OPINIÃO | Rock e resistência: sobre o cancelamento dos shows do Ira e a força do coletivo
Se o rock morresse como instrumento de transformação, perderíamos a capacidade de enxergar na música um espelho das lutas que ainda precisam ser travadas

Marcelo Noronha
A recente onda de cancelamentos de shows da banda Ira, motivada por manifestações políticas, reacende um debate crucial: qual o papel do rock na sociedade contemporânea? Se outrora o gênero foi sinônimo de rebeldia e engajamento – como nas letras ácidas do Rage Against the Machine, nas críticas sociais do Pink Floyd ou na ousadia anárquica do Sex Pistols -, hoje parece haver uma percepção de que o rock perdeu sua conexão coma as causas políticas. O episódio envolvendo o Ira, porém, revela que essa relação não está morta, apenas transformada.
O cancelamento de ingressos e o afastamento de patrocinadores, pressionados por vozes coletivas, mostram que a chama da militância migrou parcialmente do palco para a plateia. Se as bandas já não são as únicas portadoras de discursos incendiários, o público demonstra que ainda carrega o DNA contestador do rock. A reação às posições políticas associadas ao Ira prova que, quando unidas, as pessoas podem exercer um poder tangível, exigindo accountability e reforçando que a arte não existe num vácuo, ela ecoa e é ecoada pelo contexto social.
Criticar a suposta “despolitização” do rock talvez seja ignorar essa mudança de protagonismo. A plateia, hoje hiperconectada e consciente de seu poder, tornou-se agente ativo na construção (ou desconstrução) de narrativas. O caso do Ira é emblemático: mais do que um debate sobre censura ou liberdade artística, ele evidencia que a música ainda é um campo de disputa, onde ideias são confrontadas e consequências são reais.
Aos membros do Ira, cabe um agradecimento. Mesmo que involuntariamente, eles fomentaram uma discussão necessária sobre o lugar da arte na política e vice-versa. Que esse episódio sirva não como silenciamento, mas como um convite à reflexão – inclusive para o rock, em todas suas formas, continue a incomodar, provocar e fazer pensar.

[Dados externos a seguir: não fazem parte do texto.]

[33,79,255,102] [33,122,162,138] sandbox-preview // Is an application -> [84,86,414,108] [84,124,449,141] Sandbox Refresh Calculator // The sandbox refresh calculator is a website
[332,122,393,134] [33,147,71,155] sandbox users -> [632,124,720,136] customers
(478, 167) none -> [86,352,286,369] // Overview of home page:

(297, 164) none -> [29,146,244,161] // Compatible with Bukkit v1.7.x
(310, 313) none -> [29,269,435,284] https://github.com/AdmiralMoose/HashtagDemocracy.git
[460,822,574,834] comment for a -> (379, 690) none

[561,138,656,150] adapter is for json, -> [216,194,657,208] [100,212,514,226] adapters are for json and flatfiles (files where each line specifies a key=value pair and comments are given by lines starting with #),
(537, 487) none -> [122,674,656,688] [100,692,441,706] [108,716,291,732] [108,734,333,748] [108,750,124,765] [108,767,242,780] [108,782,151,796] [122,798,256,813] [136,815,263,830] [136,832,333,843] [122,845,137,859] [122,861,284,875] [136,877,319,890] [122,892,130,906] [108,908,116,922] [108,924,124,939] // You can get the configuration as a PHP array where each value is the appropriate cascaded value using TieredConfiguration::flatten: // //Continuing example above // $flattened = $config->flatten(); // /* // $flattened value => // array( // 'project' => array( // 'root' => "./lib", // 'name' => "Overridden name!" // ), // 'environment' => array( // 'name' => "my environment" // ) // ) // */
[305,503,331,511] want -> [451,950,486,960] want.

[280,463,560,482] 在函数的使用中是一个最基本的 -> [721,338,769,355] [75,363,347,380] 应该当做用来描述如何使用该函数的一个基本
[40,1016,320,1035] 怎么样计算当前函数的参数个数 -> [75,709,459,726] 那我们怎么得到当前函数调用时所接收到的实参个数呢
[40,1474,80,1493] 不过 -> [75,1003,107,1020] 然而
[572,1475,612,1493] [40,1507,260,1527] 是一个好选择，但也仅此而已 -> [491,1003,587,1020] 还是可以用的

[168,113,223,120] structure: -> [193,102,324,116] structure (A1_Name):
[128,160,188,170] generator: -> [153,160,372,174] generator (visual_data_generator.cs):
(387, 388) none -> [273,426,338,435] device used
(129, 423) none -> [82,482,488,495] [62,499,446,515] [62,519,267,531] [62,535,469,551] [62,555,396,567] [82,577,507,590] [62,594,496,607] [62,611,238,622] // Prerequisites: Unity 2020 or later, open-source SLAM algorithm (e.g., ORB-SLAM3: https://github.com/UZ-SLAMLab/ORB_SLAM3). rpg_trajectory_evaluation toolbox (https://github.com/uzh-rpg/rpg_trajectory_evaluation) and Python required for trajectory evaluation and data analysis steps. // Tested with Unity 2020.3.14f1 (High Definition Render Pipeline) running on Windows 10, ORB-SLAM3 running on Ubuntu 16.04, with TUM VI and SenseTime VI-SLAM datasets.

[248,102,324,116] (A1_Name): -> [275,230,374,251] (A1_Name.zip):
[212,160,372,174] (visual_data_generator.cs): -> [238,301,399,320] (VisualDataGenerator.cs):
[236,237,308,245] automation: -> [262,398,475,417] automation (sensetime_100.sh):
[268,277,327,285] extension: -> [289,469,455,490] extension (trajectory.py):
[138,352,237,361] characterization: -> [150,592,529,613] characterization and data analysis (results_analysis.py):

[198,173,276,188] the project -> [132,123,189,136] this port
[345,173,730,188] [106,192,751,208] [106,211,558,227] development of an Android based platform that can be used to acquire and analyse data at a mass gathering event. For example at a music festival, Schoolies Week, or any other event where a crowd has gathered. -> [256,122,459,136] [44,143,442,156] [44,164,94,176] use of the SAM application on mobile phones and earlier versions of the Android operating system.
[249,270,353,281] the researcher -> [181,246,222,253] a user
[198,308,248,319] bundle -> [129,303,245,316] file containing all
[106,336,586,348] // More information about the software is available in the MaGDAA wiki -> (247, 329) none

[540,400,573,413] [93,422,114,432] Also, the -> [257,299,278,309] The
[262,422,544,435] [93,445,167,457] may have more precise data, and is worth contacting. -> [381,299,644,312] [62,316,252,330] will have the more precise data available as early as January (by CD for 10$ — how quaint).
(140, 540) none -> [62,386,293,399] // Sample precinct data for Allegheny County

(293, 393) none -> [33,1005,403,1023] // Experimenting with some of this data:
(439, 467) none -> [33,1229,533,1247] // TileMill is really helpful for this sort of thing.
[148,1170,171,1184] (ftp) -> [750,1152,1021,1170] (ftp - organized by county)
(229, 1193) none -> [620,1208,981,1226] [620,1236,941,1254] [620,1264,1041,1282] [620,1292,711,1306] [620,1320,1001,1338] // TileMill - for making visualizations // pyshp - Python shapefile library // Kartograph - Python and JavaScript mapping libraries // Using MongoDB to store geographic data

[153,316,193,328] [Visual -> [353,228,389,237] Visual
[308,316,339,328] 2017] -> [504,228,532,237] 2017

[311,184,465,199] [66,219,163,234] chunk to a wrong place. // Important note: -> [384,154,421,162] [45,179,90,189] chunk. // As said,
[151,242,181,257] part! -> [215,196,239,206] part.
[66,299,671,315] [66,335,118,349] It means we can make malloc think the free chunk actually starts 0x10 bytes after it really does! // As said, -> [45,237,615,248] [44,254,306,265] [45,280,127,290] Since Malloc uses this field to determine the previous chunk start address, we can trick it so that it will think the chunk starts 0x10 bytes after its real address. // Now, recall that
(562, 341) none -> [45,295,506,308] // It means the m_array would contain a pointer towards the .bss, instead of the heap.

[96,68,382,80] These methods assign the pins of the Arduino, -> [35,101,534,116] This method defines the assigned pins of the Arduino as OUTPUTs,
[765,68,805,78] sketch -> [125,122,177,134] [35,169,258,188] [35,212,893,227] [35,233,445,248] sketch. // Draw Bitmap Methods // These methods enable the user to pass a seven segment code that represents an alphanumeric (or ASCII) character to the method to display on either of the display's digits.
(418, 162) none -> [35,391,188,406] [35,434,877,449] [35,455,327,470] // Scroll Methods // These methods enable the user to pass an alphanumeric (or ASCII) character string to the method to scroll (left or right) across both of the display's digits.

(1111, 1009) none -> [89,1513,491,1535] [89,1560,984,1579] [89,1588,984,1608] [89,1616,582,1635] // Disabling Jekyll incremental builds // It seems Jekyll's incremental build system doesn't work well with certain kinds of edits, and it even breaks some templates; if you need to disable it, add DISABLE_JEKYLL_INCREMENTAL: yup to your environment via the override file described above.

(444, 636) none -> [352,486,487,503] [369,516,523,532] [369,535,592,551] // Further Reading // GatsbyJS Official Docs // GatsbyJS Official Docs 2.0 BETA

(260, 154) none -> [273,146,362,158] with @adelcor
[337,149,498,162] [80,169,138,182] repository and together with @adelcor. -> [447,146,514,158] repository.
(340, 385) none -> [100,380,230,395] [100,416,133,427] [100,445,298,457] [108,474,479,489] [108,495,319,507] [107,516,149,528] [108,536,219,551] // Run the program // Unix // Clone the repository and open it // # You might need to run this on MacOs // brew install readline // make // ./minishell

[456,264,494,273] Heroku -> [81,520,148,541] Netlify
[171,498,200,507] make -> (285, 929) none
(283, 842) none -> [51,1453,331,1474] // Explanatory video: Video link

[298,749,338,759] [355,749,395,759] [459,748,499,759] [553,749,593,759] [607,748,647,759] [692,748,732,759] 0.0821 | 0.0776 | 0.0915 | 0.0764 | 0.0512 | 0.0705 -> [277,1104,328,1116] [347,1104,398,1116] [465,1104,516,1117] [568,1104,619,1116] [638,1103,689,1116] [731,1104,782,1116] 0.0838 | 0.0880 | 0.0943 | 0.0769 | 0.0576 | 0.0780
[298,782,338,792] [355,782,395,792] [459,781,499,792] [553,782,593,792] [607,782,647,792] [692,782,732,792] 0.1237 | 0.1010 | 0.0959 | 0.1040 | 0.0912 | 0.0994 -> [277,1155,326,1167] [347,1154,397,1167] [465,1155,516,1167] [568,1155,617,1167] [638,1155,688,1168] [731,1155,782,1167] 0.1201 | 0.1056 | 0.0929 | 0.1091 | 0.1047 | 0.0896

Que as guitarras não se calem, mas também que os ouvidos permaneçam abertos. Afinal, se o rock morresse como instrumento de transformação, perderíamos a capacidade de enxergar na música um espelho das lutas que ainda precisam ser travadas. Aos fãs, às bandas e à sociedade, resta lembrar que, juntos, somos mais que espectadores – somos parte da história que o rock ainda pode contar.